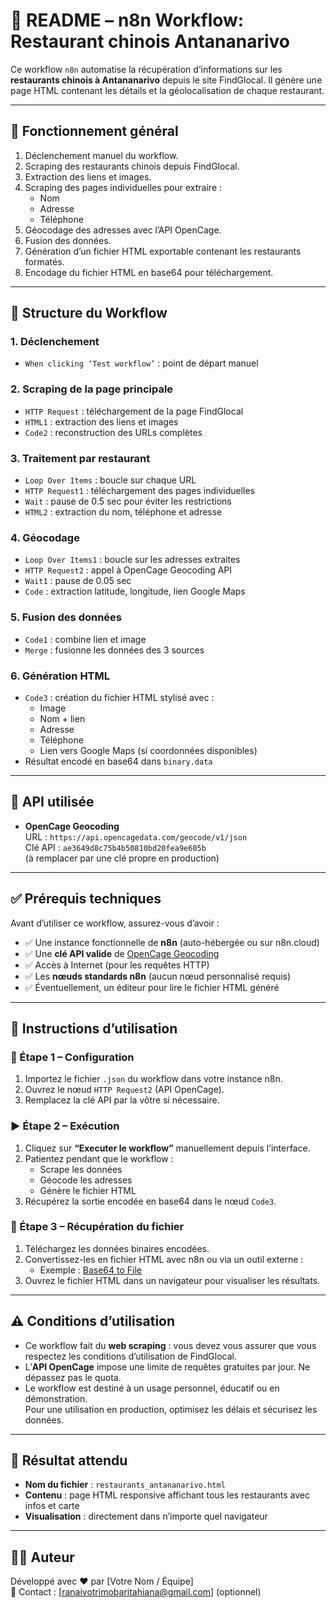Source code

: # 📄 README – n8n Workflow: Restaurant chinois Antananarivo

Ce workflow `n8n` automatise la récupération d’informations sur les **restaurants chinois à Antananarivo** depuis le site FindGlocal. Il génère une page HTML contenant les détails et la géolocalisation de chaque restaurant.

---

## 🔁 Fonctionnement général

1. Déclenchement manuel du workflow.
2. Scraping des restaurants chinois depuis FindGlocal.
3. Extraction des liens et images.
4. Scraping des pages individuelles pour extraire :
   - Nom
   - Adresse
   - Téléphone
5. Géocodage des adresses avec l’API OpenCage.
6. Fusion des données.
7. Génération d’un fichier HTML exportable contenant les restaurants formatés.
8. Encodage du fichier HTML en base64 pour téléchargement.

---

## 🧩 Structure du Workflow

### 1. Déclenchement
- `When clicking ‘Test workflow’` : point de départ manuel

### 2. Scraping de la page principale
- `HTTP Request` : téléchargement de la page FindGlocal
- `HTML1` : extraction des liens et images
- `Code2` : reconstruction des URLs complètes

### 3. Traitement par restaurant
- `Loop Over Items` : boucle sur chaque URL
- `HTTP Request1` : téléchargement des pages individuelles
- `Wait` : pause de 0.5 sec pour éviter les restrictions
- `HTML2` : extraction du nom, téléphone et adresse

### 4. Géocodage
- `Loop Over Items1` : boucle sur les adresses extraites
- `HTTP Request2` : appel à OpenCage Geocoding API
- `Wait1` : pause de 0.05 sec
- `Code` : extraction latitude, longitude, lien Google Maps

### 5. Fusion des données
- `Code1` : combine lien et image
- `Merge` : fusionne les données des 3 sources

### 6. Génération HTML
- `Code3` : création du fichier HTML stylisé avec :
  - Image
  - Nom + lien
  - Adresse
  - Téléphone
  - Lien vers Google Maps (si coordonnées disponibles)
- Résultat encodé en base64 dans `binary.data`

---

## 🔐 API utilisée

- **OpenCage Geocoding**  
  URL : `https://api.opencagedata.com/geocode/v1/json`  
  Clé API : `ae3649d8c75b4b50810bd20fea9e605b`  
  (à remplacer par une clé propre en production)

---

## ✅ Prérequis techniques

Avant d’utiliser ce workflow, assurez-vous d’avoir :

- ✅ Une instance fonctionnelle de **n8n** (auto-hébergée ou sur n8n.cloud)
- ✅ Une **clé API valide** de [OpenCage Geocoding](https://opencagedata.com/)
- ✅ Accès à Internet (pour les requêtes HTTP)
- ✅ Les **nœuds standards n8n** (aucun nœud personnalisé requis)
- ✅ Éventuellement, un éditeur pour lire le fichier HTML généré

---

## 🚀 Instructions d’utilisation

### 🔧 Étape 1 – Configuration

1. Importez le fichier `.json` du workflow dans votre instance n8n.
2. Ouvrez le nœud `HTTP Request2` (API OpenCage).
3. Remplacez la clé API par la vôtre si nécessaire.

### ▶️ Étape 2 – Exécution

1. Cliquez sur **“Executer le workflow”** manuellement depuis l’interface.
2. Patientez pendant que le workflow :
   - Scrape les données
   - Géocode les adresses
   - Génère le fichier HTML
3. Récupérez la sortie encodée en base64 dans le nœud `Code3`.

### 💾 Étape 3 – Récupération du fichier

1. Téléchargez les données binaires encodées.
2. Convertissez-les en fichier HTML avec n8n ou via un outil externe :
   - Exemple : [Base64 to File](https://www.base64decode.org/)
3. Ouvrez le fichier HTML dans un navigateur pour visualiser les résultats.

---

## ⚠️ Conditions d’utilisation

- Ce workflow fait du **web scraping** : vous devez vous assurer que vous respectez les conditions d’utilisation de FindGlocal.
- L’**API OpenCage** impose une limite de requêtes gratuites par jour. Ne dépassez pas le quota.
- Le workflow est destiné à un usage personnel, éducatif ou en démonstration.  
  Pour une utilisation en production, optimisez les délais et sécurisez les données.

---

## 📂 Résultat attendu

- **Nom du fichier** : `restaurants_antananarivo.html`
- **Contenu** : page HTML responsive affichant tous les restaurants avec infos et carte
- **Visualisation** : directement dans n’importe quel navigateur

---

## 🧑‍💻 Auteur

Développé avec ❤️ par [Votre Nom / Équipe]  
📧 Contact : [ranaivotrimobaritahiana@gmail.com] (optionnel)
——
- **ACTIVITY**
Return every line of the records verbatim, omitting the pictures.

- **RESPONSE AREA**
Source code

: # 📄 README – n8n Workflow: Restaurant chinois Antananarivo

Ce workflow `n8n` automatise la récupération d’informations sur les **restaurants chinois à Antananarivo** depuis le site FindGlocal. Il génère une page HTML contenant les détails et la géolocalisation de chaque restaurant.

---

## 🔁 Fonctionnement général

1. Déclenchement manuel du workflow.
2. Scraping des restaurants chinois depuis FindGlocal.
3. Extraction des liens et images.
4. Scraping des pages individuelles pour extraire :
   - Nom
   - Adresse
   - Téléphone
5. Géocodage des adresses avec l’API OpenCage.
6. Fusion des données.
7. Génération d’un fichier HTML exportable contenant les restaurants formatés.
8. Encodage du fichier HTML en base64 pour téléchargement.

---

## 🧩 Structure du Workflow

### 1. Déclenchement
- `When clicking ‘Test workflow’` : point de départ manuel

### 2. Scraping de la page principale
- `HTTP Request` : téléchargement de la page FindGlocal
- `HTML1` : extraction des liens et images
- `Code2` : reconstruction des URLs complètes

### 3. Traitement par restaurant
- `Loop Over Items` : boucle sur chaque URL
- `HTTP Request1` : téléchargement des pages individuelles
- `Wait` : pause de 0.5 sec pour éviter les restrictions
- `HTML2` : extraction du nom, téléphone et adresse

### 4. Géocodage
- `Loop Over Items1` : boucle sur les adresses extraites
- `HTTP Request2` : appel à OpenCage Geocoding API
- `Wait1` : pause de 0.05 sec
- `Code` : extraction latitude, longitude, lien Google Maps

### 5. Fusion des données
- `Code1` : combine lien et image
- `Merge` : fusionne les données des 3 sources

### 6. Génération HTML
- `Code3` : création du fichier HTML stylisé avec :
  - Image
  - Nom + lien
  - Adresse
  - Téléphone
  - Lien vers Google Maps (si coordonnées disponibles)
- Résultat encodé en base64 dans `binary.data`

---

## 🔐 API utilisée

- **OpenCage Geocoding**  
  URL : `https://api.opencagedata.com/geocode/v1/json`  
  Clé API : `ae3649d8c75b4b50810bd20fea9e605b`  
  (à remplacer par une clé propre en production)

---

## ✅ Prérequis techniques

Avant d’utiliser ce workflow, assurez-vous d’avoir :

- ✅ Une instance fonctionnelle de **n8n** (auto-hébergée ou sur n8n.cloud)
- ✅ Une **clé API valide** de [OpenCage Geocoding](https://opencagedata.com/)
- ✅ Accès à Internet (pour les requêtes HTTP)
- ✅ Les **nœuds standards n8n** (aucun nœud personnalisé requis)
- ✅ Éventuellement, un éditeur pour lire le fichier HTML généré

---

## 🚀 Instructions d’utilisation

### 🔧 Étape 1 – Configuration

1. Importez le fichier `.json` du workflow dans votre instance n8n.
2. Ouvrez le nœud `HTTP Request2` (API OpenCage).
3. Remplacez la clé API par la vôtre si nécessaire.

### ▶️ Étape 2 – Exécution

1. Cliquez sur **“Executer le workflow”** manuellement depuis l’interface.
2. Patientez pendant que le workflow :
   - Scrape les données
   - Géocode les adresses
   - Génère le fichier HTML
3. Récupérez la sortie encodée en base64 dans le nœud `Code3`.

### 💾 Étape 3 – Récupération du fichier

1. Téléchargez les données binaires encodées.
2. Convertissez-les en fichier HTML avec n8n ou via un outil externe :
   - Exemple : [Base64 to File](https://www.base64decode.org/)
3. Ouvrez le fichier HTML dans un navigateur pour visualiser les résultats.

---

## ⚠️ Conditions d’utilisation

- Ce workflow fait du **web scraping** : vous devez vous assurer que vous respectez les conditions d’utilisation de FindGlocal.
- L’**API OpenCage** impose une limite de requêtes gratuites par jour. Ne dépassez pas le quota.
- Le workflow est destiné à un usage personnel, éducatif ou en démonstration.  
  Pour une utilisation en production, optimisez les délais et sécurisez les données.

---

## 📂 Résultat attendu

- **Nom du fichier** : `restaurants_antananarivo.html`
- **Contenu** : page HTML responsive affichant tous les restaurants avec infos et carte
- **Visualisation** : directement dans n’importe quel navigateur

---

## 🧑‍💻 Auteur

Développé avec ❤️ par [Votre Nom / Équipe]  
📧 Contact : [ranaivotrimobaritahiana@gmail.com] (optionnel)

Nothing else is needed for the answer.